# Requirement a:
Update the records from their start through the line containing "287.1], [0, 0, 1]] dist [-0.007520, -0.010407]" by replacing "COLMAP model" with "camera model" and keeping everything else unchanged. Leave the pictures out of your answer.

# Document extract:
-- Opening Marker --

Abraham Palmer,  a merchant, was one of the prominent men of the colony. He … came over in Higginson’s fleet in 1629, and arrived in this town [Charlestown, Massachusetts] with Graves.  He died at Barbados, about 1653. His wife’s name was Grace and apparently they had no children. As a merchant Abraham was engaged in trade between the New England Colony and Barbados. Barbados became an English Colony in 1627 dedicated to sugar plantations and slave trade: One wonders what Abraham traded in?

Walter Palmer is mentioned in the first record of the Massuchetts Bay Court of Assistants on September 28, 1630, in a jury called to make a determination into the death of Austin Bratcher a servant of one of the settlers, William Cheseborough. It found “that the strokes given by Walter Palmer, were occasionally e [the] means of the death of Austin Bratcher, and so to be manslaughter.” Walter  was tried at the next Court in October, and acquitted. Later, he was made freeman 1631, [citizen] and constable in 1636.

Old Oil Painting of Charleston. Seen is the steeple of the First Church which Walter, Rebecca and his eldest child, Grace, joined in 1633

 

 

 

 

 

 

 

In 1632, Walter married his second wife, Rebecca Short. They had five sons and two daughters: Hannah, Elihu, Nehemiah, Moses, Benjamin, Gersham, and Rebecca.

  In 1642, he moved his family to Rehoboth, Massachusetts, of which he was one of the founders. He was chosen to represent that town at the Massachusetts Bay General Court.

-- Closing Marker --

# Data to examine:
-- Opening Marker --

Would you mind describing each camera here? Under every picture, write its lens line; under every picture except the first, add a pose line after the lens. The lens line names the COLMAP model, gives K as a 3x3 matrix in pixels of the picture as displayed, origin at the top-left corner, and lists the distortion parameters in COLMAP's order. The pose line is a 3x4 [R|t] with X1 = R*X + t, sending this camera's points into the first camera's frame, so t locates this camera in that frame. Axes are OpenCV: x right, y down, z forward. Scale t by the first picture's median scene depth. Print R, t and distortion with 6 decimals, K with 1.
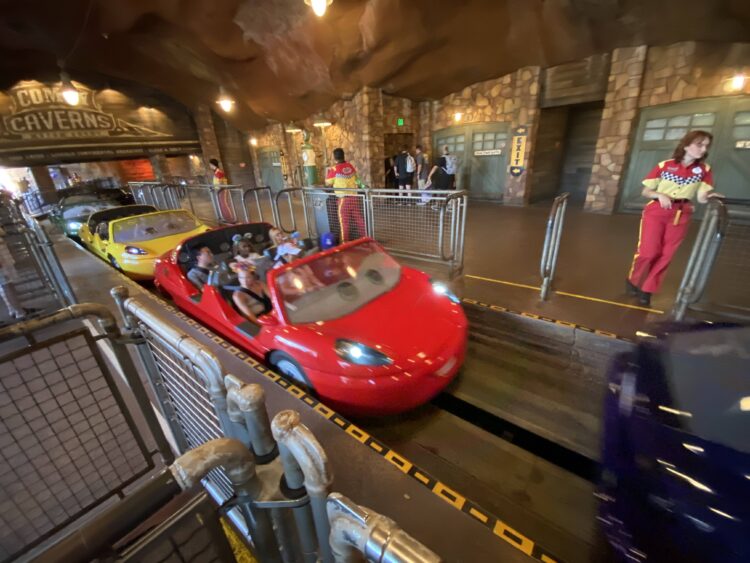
lens RADIAL K [[305.3, 0, 375.7], [0, 305.3, 285.8], [0, 0, 1]] dist [-0.007520, -0.010407]
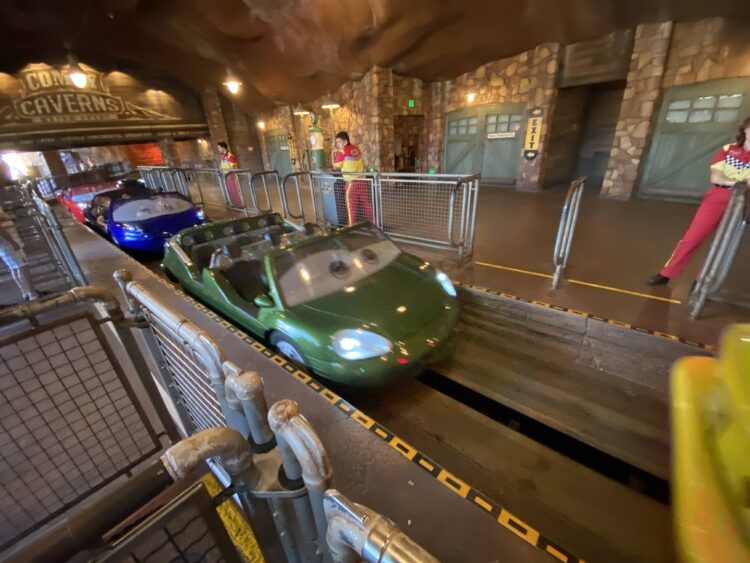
lens RADIAL K [[305.3, 0, 375.6], [0, 305.3, 285.7], [0, 0, 1]] dist [-0.007520, -0.010407]
pose [[0.999580, 0.011185, -0.026734, 0.001305], [-0.010009, 0.998994, 0.043724, 0.000669], [0.027196, -0.043438, 0.998686, 0.006403]]
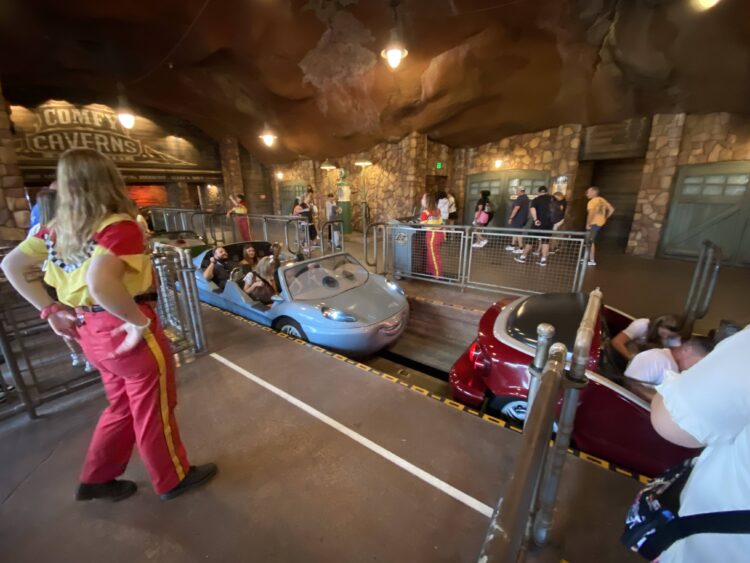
lens RADIAL K [[305.3, 0, 377.3], [0, 305.3, 287.1], [0, 0, 1]] dist [-0.007520, -0.010407]
pose [[0.997487, 0.030299, 0.064038, -0.243940], [-0.023059, 0.993561, -0.110928, 0.003885], [-0.066987, 0.109172, 0.991763, 0.016241]]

-- Closing Marker --

# Requirement b:
Answer these questions about the Palmer family history:
(i) Where did Abraham Palmer die?
(ii) In what year did Walter marry Rebecca Short?
(iii) To which town did Walter move his family in 1642?

# Answer area a:
Would you mind describing each camera here? Under every picture, write its lens line; under every picture except the first, add a pose line after the lens. The lens line names the camera model, gives K as a 3x3 matrix in pixels of the picture as displayed, origin at the top-left corner, and lists the distortion parameters in COLMAP's order. The pose line is a 3x4 [R|t] with X1 = R*X + t, sending this camera's points into the first camera's frame, so t locates this camera in that frame. Axes are OpenCV: x right, y down, z forward. Scale t by the first picture's median scene depth. Print R, t and distortion with 6 decimals, K with 1.
lens RADIAL K [[305.3, 0, 375.7], [0, 305.3, 285.8], [0, 0, 1]] dist [-0.007520, -0.010407]
lens RADIAL K [[305.3, 0, 375.6], [0, 305.3, 285.7], [0, 0, 1]] dist [-0.007520, -0.010407]
pose [[0.999580, 0.011185, -0.026734, 0.001305], [-0.010009, 0.998994, 0.043724, 0.000669], [0.027196, -0.043438, 0.998686, 0.006403]]
lens RADIAL K [[305.3, 0, 377.3], [0, 305.3, 287.1], [0, 0, 1]] dist [-0.007520, -0.010407]

# Answer area b:
(i) At Barbados, about 1653.
(ii) 1632.
(iii) Rehoboth, Massachusetts.